I guess it depends on whether one considers not mandating normalization to be inconsistent with the status quo of much of the ecosystem doing so. To note, this also reverts the change to normalize case, which hasn’t been much discussed here, and didn’t play a part in the original request, though it does tend to match with whether or not . normalization is also implemented.
For reference, distilling the results you helpfully provided in your previous post and filling in a couple gaps, we have:
Tool
No .
Lowercase
Flit
*
Poetry
Hatch
Setuptools
PDM
* Doesn’t allow . in user-declared distribution names
These sound like good questions for a repository spec, I don’t see how they’re related to the wheel spec.
Nothing in the repository spec requires treating filenames as unique, PyPI has chosen to do that.
If we want to interpret those as the RFC SHOULD and not as the english word should, then the spec would be even looser than what I’d recommend it is in practice, and there’s basically no requirements on filenames
I’d say that as the PEP Delegate for these things, you’re well positioned to decide if they require a PEP or not. I’m not likely going to write a PEP to do so anytime soon as I have other PEPs that I want to focus on.
I’d be -1 on changing Warehouse until the spec is clear in what it’s required, as any change we make risks making the situation more complex.
Updated PDM with the results that @ofek posted, since he linked to the actual code in PDM, but to make sure I also tested it:
~/foo.bar is 📦 v0.1.0 via 🐍 v3.9.13 (t)
❯ pdm build
Building sdist...
Built sdist at /home/dstufft/foo.bar/dist/Foo.bar-0.1.0.tar.gz
Building wheel...
Built wheel at /home/dstufft/foo.bar/dist/Foo.bar-0.1.0-py3-none-any.whl
Tools that produce these distribution names MAY choose to emit them in any form that would result in the same result when using :pep:503 normalization rules.
I might be missing something but wouldn’t MUST be alright since all backends satisfy that currently?
I’m not going to update the PR, since Paul has stated he wants to see this as a PEP if we’re going to change things, and also that the spec is full of “shoulds” not “musts”, so it currently doesn’t really require much of anything from filenames. Since it’ll have to go through the PEP process, I’m not sure that spending time honing a PR is a particularly useful endeavor, and I’m actually just going to close it for now.
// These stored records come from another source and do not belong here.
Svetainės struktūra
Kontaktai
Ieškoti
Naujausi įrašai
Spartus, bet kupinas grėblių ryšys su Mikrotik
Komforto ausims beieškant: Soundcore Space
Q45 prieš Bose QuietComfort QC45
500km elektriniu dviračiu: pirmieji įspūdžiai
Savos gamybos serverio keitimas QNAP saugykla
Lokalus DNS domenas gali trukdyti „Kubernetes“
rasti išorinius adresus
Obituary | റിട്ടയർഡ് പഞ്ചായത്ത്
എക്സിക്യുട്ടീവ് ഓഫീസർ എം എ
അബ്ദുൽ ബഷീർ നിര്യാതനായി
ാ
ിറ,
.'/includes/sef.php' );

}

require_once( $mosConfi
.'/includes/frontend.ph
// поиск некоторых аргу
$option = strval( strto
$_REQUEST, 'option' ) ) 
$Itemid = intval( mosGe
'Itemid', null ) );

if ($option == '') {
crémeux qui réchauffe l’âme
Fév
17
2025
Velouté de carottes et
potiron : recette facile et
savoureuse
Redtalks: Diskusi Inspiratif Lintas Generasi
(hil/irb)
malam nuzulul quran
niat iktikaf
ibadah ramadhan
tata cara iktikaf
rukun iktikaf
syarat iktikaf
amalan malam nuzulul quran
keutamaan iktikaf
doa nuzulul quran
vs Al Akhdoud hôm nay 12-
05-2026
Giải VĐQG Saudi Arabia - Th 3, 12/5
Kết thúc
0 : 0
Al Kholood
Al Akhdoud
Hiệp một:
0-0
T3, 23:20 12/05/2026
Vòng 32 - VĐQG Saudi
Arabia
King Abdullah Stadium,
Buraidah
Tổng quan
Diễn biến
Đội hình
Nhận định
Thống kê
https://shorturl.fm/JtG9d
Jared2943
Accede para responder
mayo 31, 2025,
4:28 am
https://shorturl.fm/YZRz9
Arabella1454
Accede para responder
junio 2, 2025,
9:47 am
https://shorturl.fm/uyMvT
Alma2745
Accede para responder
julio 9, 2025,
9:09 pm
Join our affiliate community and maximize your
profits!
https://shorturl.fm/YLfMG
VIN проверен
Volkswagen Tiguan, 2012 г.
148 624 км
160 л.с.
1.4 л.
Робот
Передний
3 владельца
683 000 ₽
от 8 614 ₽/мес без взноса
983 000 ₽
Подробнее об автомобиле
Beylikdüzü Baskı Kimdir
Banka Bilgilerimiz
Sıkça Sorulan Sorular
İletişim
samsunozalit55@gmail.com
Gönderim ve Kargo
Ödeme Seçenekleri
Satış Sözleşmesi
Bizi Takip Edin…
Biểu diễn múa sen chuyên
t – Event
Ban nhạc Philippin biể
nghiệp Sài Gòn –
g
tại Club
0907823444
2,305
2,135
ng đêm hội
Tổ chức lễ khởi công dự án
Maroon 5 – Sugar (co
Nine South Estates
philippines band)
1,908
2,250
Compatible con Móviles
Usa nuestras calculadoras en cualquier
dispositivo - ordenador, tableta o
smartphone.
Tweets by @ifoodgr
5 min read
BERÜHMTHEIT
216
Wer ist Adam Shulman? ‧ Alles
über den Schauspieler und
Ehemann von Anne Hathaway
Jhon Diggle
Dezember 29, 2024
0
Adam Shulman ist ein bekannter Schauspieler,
That being said, I mostly meant what you’re saying here, probably a better way to word it would have been:
Tools that produce these distribution names MAY choose to emit them in any form it desires, but that form MUST result in the same string when using :pep:503 normalization rules.
Or something along that lines. Basically I was trying to give permission for hatch/flit/etc to continue to normalize if they wanted to, but say that no matter what a project emits, it has to end up normalizing to the correct value.
That phrasing is arguably somewhat confusing to me, but what I thought it was intending to say was that backends may use PEP 503 normalization instead so long as it is a superset of the escaping required in that section (which PEP 503 already ensures, AFAIK). Otherwise, I’d imagine the concern is that it could be read as not permitting further normalization including PEP 503, which would then mean ≈half the current backends are not conferment with the spec (by that interpretation).